Monday, September 05, 2005

Three weeks later...

Wow. Where has the time gone? I started my new job on August 15th and already it is Labor Day. Where to begin?

First, my colleagues at my new job are absolutely wonderful people. They are warm and friendly. They are passionate about their chosen profession. If any of them read this blog, I want to thank them for tolerating my interruptions and persist questions over the past three weeks. They have been patient and helpful and always answered with a smile.

Second, I now possess a real degree of authority and decision-making responsibility. In my previous position, the librarians occasionally solicited my opinions about collection or IT issues. Now I am the one making decisions. For example, already on my first day my colleagues delegated to me the decision of whether or not to keep the previous edition of the New Grove Dictionary of Music.

I am finding myself busier than ever. I arrive most days between 8 and 8:15am and often am still in my office long after 5pm. One night I was in until 11pm. Mind you, I am not complaining, but there always seems to be more things to do in a day than there are hours for. It will be challenging, therefore, to keep up with personal professional development activities, such as reading the professional journals and library blogs. My technical services professors warned us that once we started our first professional positions we would find that we have little time for such activities and simply time for reflection. Indeed, I am finding this to be the case. I will have to work harder to accomplish this.

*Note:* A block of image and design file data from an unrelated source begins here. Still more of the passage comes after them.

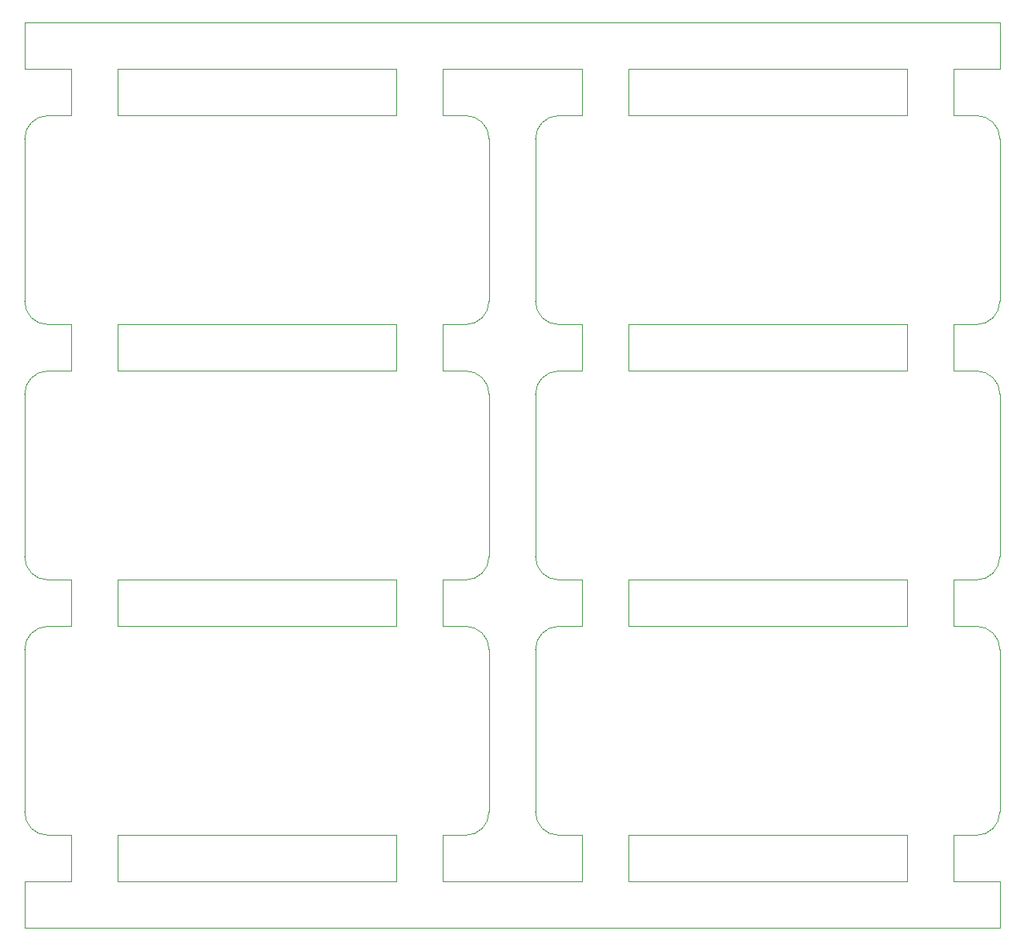
<source format=gbr>
G04 #@! TF.GenerationSoftware,KiCad,Pcbnew,(5.1.4)-1*
G04 #@! TF.CreationDate,2020-09-18T21:31:58+02:00*
G04 #@! TF.ProjectId,cheapFeather,63686561-7046-4656-9174-6865722e6b69,rev?*
G04 #@! TF.SameCoordinates,Original*
G04 #@! TF.FileFunction,Profile,NP*
%FSLAX46Y46*%
G04 Gerber Fmt 4.6, Leading zero omitted, Abs format (unit mm)*
G04 Created by KiCad (PCBNEW (5.1.4)-1) date 2020-09-18 21:31:58*
%MOMM*%
%LPD*%
G04 APERTURE LIST*
%ADD10C,0.050000*%
G04 APERTURE END LIST*
D10*
X111760000Y-104140000D02*
X109220000Y-104140000D01*
X114300000Y-124460000D02*
G75*
G02X111760000Y-127000000I-2540000J0D01*
G01*
X111760000Y-104140000D02*
G75*
G02X114300000Y-106680000I0J-2540000D01*
G01*
X121920000Y-127000000D02*
G75*
G02X119380000Y-124460000I0J2540000D01*
G01*
X167640000Y-104140000D02*
X165100000Y-104140000D01*
X66040000Y-127000000D02*
G75*
G02X63500000Y-124460000I0J2540000D01*
G01*
X111760000Y-127000000D02*
X109220000Y-127000000D01*
X63500000Y-106680000D02*
G75*
G02X66040000Y-104140000I2540000J0D01*
G01*
X63500000Y-124460000D02*
X63500000Y-106680000D01*
X114300000Y-106680000D02*
X114300000Y-124460000D01*
X170180000Y-106680000D02*
X170180000Y-124460000D01*
X119380000Y-124460000D02*
X119380000Y-106680000D01*
X121920000Y-99060000D02*
G75*
G02X119380000Y-96520000I0J2540000D01*
G01*
X167640000Y-76200000D02*
X165100000Y-76200000D01*
X167640000Y-76200000D02*
G75*
G02X170180000Y-78740000I0J-2540000D01*
G01*
X170180000Y-96520000D02*
G75*
G02X167640000Y-99060000I-2540000J0D01*
G01*
X63500000Y-78740000D02*
G75*
G02X66040000Y-76200000I2540000J0D01*
G01*
X111760000Y-76200000D02*
X109220000Y-76200000D01*
X170180000Y-78740000D02*
X170180000Y-96520000D01*
X167640000Y-48260000D02*
X165100000Y-48260000D01*
X119380000Y-78740000D02*
G75*
G02X121920000Y-76200000I2540000J0D01*
G01*
X66040000Y-99060000D02*
G75*
G02X63500000Y-96520000I0J2540000D01*
G01*
X114300000Y-96520000D02*
G75*
G02X111760000Y-99060000I-2540000J0D01*
G01*
X121920000Y-71120000D02*
G75*
G02X119380000Y-68580000I0J2540000D01*
G01*
X170180000Y-124460000D02*
G75*
G02X167640000Y-127000000I-2540000J0D01*
G01*
X167640000Y-127000000D02*
X165100000Y-127000000D01*
X119380000Y-106680000D02*
G75*
G02X121920000Y-104140000I2540000J0D01*
G01*
X111760000Y-99060000D02*
X109220000Y-99060000D01*
X167640000Y-99060000D02*
X165100000Y-99060000D01*
X63500000Y-96520000D02*
X63500000Y-78740000D01*
X114300000Y-78740000D02*
X114300000Y-96520000D01*
X119380000Y-96520000D02*
X119380000Y-78740000D01*
X111760000Y-76200000D02*
G75*
G02X114300000Y-78740000I0J-2540000D01*
G01*
X167640000Y-104140000D02*
G75*
G02X170180000Y-106680000I0J-2540000D01*
G01*
X167640000Y-71120000D02*
X165100000Y-71120000D01*
X114300000Y-50800000D02*
X114300000Y-68580000D01*
X73660000Y-43180000D02*
X104140000Y-43180000D01*
X63500000Y-43180000D02*
X63500000Y-38100000D01*
X167640000Y-48260000D02*
G75*
G02X170180000Y-50800000I0J-2540000D01*
G01*
X111760000Y-48260000D02*
X109220000Y-48260000D01*
X119380000Y-68580000D02*
X119380000Y-50800000D01*
X170180000Y-50800000D02*
X170180000Y-68580000D01*
X170180000Y-68580000D02*
G75*
G02X167640000Y-71120000I-2540000J0D01*
G01*
X68580000Y-43180000D02*
X68580000Y-48260000D01*
X119380000Y-50800000D02*
G75*
G02X121920000Y-48260000I2540000J0D01*
G01*
X66040000Y-71120000D02*
G75*
G02X63500000Y-68580000I0J2540000D01*
G01*
X111760000Y-71120000D02*
X109220000Y-71120000D01*
X111760000Y-48260000D02*
G75*
G02X114300000Y-50800000I0J-2540000D01*
G01*
X63500000Y-68580000D02*
X63500000Y-50800000D01*
X73660000Y-48260000D02*
X73660000Y-43180000D01*
X63500000Y-43180000D02*
X68580000Y-43180000D01*
X63500000Y-38100000D02*
X170180000Y-38100000D01*
X170180000Y-38100000D02*
X170180000Y-43180000D01*
X114300000Y-68580000D02*
G75*
G02X111760000Y-71120000I-2540000J0D01*
G01*
X63500000Y-50800000D02*
G75*
G02X66040000Y-48260000I2540000J0D01*
G01*
X170180000Y-43180000D02*
X165100000Y-43180000D01*
X68580000Y-48260000D02*
X66040000Y-48260000D01*
X170180000Y-132080000D02*
X165100000Y-132080000D01*
X160020000Y-127000000D02*
X129540000Y-127000000D01*
X124460000Y-48260000D02*
X121920000Y-48260000D01*
X104140000Y-127000000D02*
X73660000Y-127000000D01*
X124460000Y-132080000D02*
X109220000Y-132080000D01*
X109220000Y-48260000D02*
X109220000Y-43180000D01*
X170180000Y-137160000D02*
X63500000Y-137160000D01*
X63500000Y-132080000D02*
X68580000Y-132080000D01*
X109220000Y-43180000D02*
X124460000Y-43180000D01*
X160020000Y-43180000D02*
X160020000Y-48260000D01*
X160020000Y-48260000D02*
X129540000Y-48260000D01*
X129540000Y-48260000D02*
X129540000Y-43180000D01*
X124460000Y-127000000D02*
X121920000Y-127000000D01*
X104140000Y-48260000D02*
X73660000Y-48260000D01*
X170180000Y-132080000D02*
X170180000Y-137160000D01*
X73660000Y-127000000D02*
X73660000Y-127000000D01*
X63500000Y-137160000D02*
X63500000Y-132080000D01*
X124460000Y-43180000D02*
X124460000Y-48260000D01*
X160020000Y-132080000D02*
X129540000Y-132080000D01*
X104140000Y-43180000D02*
X104140000Y-48260000D01*
X104140000Y-132080000D02*
X73660000Y-132080000D01*
X129540000Y-43180000D02*
X160020000Y-43180000D01*
X165100000Y-48260000D02*
X165100000Y-43180000D01*
X68580000Y-127000000D02*
X66040000Y-127000000D01*
X165100000Y-127000000D02*
X165100000Y-132080000D01*
X73660000Y-104140000D02*
X73660000Y-99060000D01*
X68580000Y-132080000D02*
X68580000Y-127000000D01*
X73660000Y-127000000D02*
X73660000Y-132080000D01*
X109220000Y-127000000D02*
X109220000Y-132080000D01*
X124460000Y-71120000D02*
X124460000Y-76200000D01*
X109220000Y-76200000D02*
X109220000Y-71120000D01*
X68580000Y-71120000D02*
X68580000Y-76200000D01*
X104140000Y-71120000D02*
X104140000Y-76200000D01*
X104140000Y-99060000D02*
X104140000Y-104140000D01*
X73660000Y-76200000D02*
X73660000Y-71120000D01*
X129540000Y-76200000D02*
X129540000Y-71120000D01*
X68580000Y-99060000D02*
X68580000Y-104140000D01*
X160020000Y-71120000D02*
X160020000Y-76200000D01*
X165100000Y-76200000D02*
X165100000Y-71120000D01*
X124460000Y-132080000D02*
X124460000Y-127000000D01*
X160020000Y-132080000D02*
X160020000Y-127000000D01*
X129540000Y-127000000D02*
X129540000Y-132080000D01*
X109220000Y-104140000D02*
X109220000Y-99060000D01*
X73660000Y-127000000D02*
X73660000Y-127000000D01*
X73660000Y-127000000D02*
X73660000Y-127000000D01*
X104140000Y-132080000D02*
X104140000Y-127000000D01*
X104140000Y-99060000D02*
X73660000Y-99060000D01*
X160020000Y-104140000D02*
X129540000Y-104140000D01*
X124460000Y-104140000D02*
X121920000Y-104140000D01*
X160020000Y-76200000D02*
X129540000Y-76200000D01*
X160020000Y-99060000D02*
X160020000Y-104140000D01*
X68580000Y-104140000D02*
X66040000Y-104140000D01*
X165100000Y-104140000D02*
X165100000Y-99060000D01*
X68580000Y-71120000D02*
X66040000Y-71120000D01*
X68580000Y-76200000D02*
X66040000Y-76200000D01*
X104140000Y-76200000D02*
X73660000Y-76200000D01*
X68580000Y-99060000D02*
X66040000Y-99060000D01*
X160020000Y-99060000D02*
X129540000Y-99060000D01*
X109220000Y-71120000D02*
X109220000Y-71120000D01*
X124460000Y-76200000D02*
X121920000Y-76200000D01*
X104140000Y-71120000D02*
X73660000Y-71120000D01*
X160020000Y-71120000D02*
X129540000Y-71120000D01*
X124460000Y-71120000D02*
X121920000Y-71120000D01*
X104140000Y-104140000D02*
X73660000Y-104140000D01*
X124460000Y-99060000D02*
X121920000Y-99060000D01*
X124460000Y-99060000D02*
X124460000Y-104140000D01*
X129540000Y-104140000D02*
X129540000Y-99060000D01*
M02*

</source>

Since my position is "instruction/reference librarian," a lot of my job is building relationships. For collection development and library instruction, I am the library's liasion to the departments of music, history, religion, and church professions, as well as the administrative offices of the campus pastors and the ELCA's local synod office, among others. I have spent a lot of time meeting people around campus, such as at the fall faculty workshop or in a department faculty meeting. I have mailed letters of introduction to all faculty in my departments, letting them know who I am and outlining my general responsibilities. I also included my business card and to the academic departments I mailed "profile" sheets with hopes to better learn my assigned faculty's research interests and teaching areas. I still have a lot more hands to shake, but all of those I have shaken so far have been those of friendly, interested, and interesting people.

Already I'm trying to get involved in the campus community. I contacted one of the campus pastors and volunteered to read one of the readings at the service on the second day of fall workshop. (I read from Isaiah.) The new band director and I connected at the new faculty orientation, and before I knew it, I was in a practice room getting my embrochure in shape to join the band for their opening convocation performance. It was a lot of fun playing in an ensemble again. It has been three years. I then attended the opening faculty recital. The energy and enthusiasm of the faculty performers and the students in the audience was impressive and inspiring.

These are some top-of-my-head thoughts. Hopefully in the weeks ahead I can share some more thoughtful, organized impressions. But what is most important to me is that I am having fun, loving what I am doing, and working with outstanding colleagues. I am learning a lot and hope to contribute to this learning community of which I am a member and in whose mission and purpose I strongly believe.

1 comment:

Barbara said...

Wow, you have been busy, Alec. I love the idea of the profile sheets. Apart from the information you'll get, it tells the faculty in your departments that you really care about their needs. I also think you're quite right to join in the community - apart from there being intrinsic value in that, you will raise the profile of the library by being active on campus.

One of the choices a new graduate faces is deciding what sort of institution one wants to work at. If your interest is public librarianship, are you hoping to join a system that does a lot of outreach to varied populations (Queensborough in New York City comes to mind) or one that has a more staid and traditional role? If your interest is academic librarianship, do you want to steer your career toward more specialization in a large research library or work at a liberal arts or community college with undergraduates and a teaching mission? To some extent, what's available and the geographic limitations you might face may make some of those decisions for you (planning for two careers at the same time if you have a significant other can be very tricky, too) but there are real differences in the paths you might choose.

I went to research universities and didn't know much about liberal arts colleges. But I did know from being a work study student in both a main library and in branches I really liked getting to know the library users. (I worked in a main library, a music library and a physics-math-astronomy library. The last two had different subjects, but the same sense of connection.) So that probably influenced my decisions as I looked at job ads.

Of course, you can't always be terribly choosy, and sometimes a choice doesn't have everything you want - but offers surprises you never thought about. I recently read a memoir, Life on the Tenure Track by James M. Lang. It's probably more relevant to classroom teachers (he teaches English) but I loved the way he raised those "life decisions" issues. How much time can I spend on work without neglecting my family or my health? If I'm on every committe, when do I go to community events that nourish me? At the end of the day, is this small town a place where I want to stay? It doesn't have everything we want, but does it have enough and will we make adjustments? (A two-career issue there, too.)

Anyway, enough rambling for one morning. Good to hear from you, Alec. And I'm glad (though hardly surprised, knowing them) that you've found colleagues you will enjoy working with.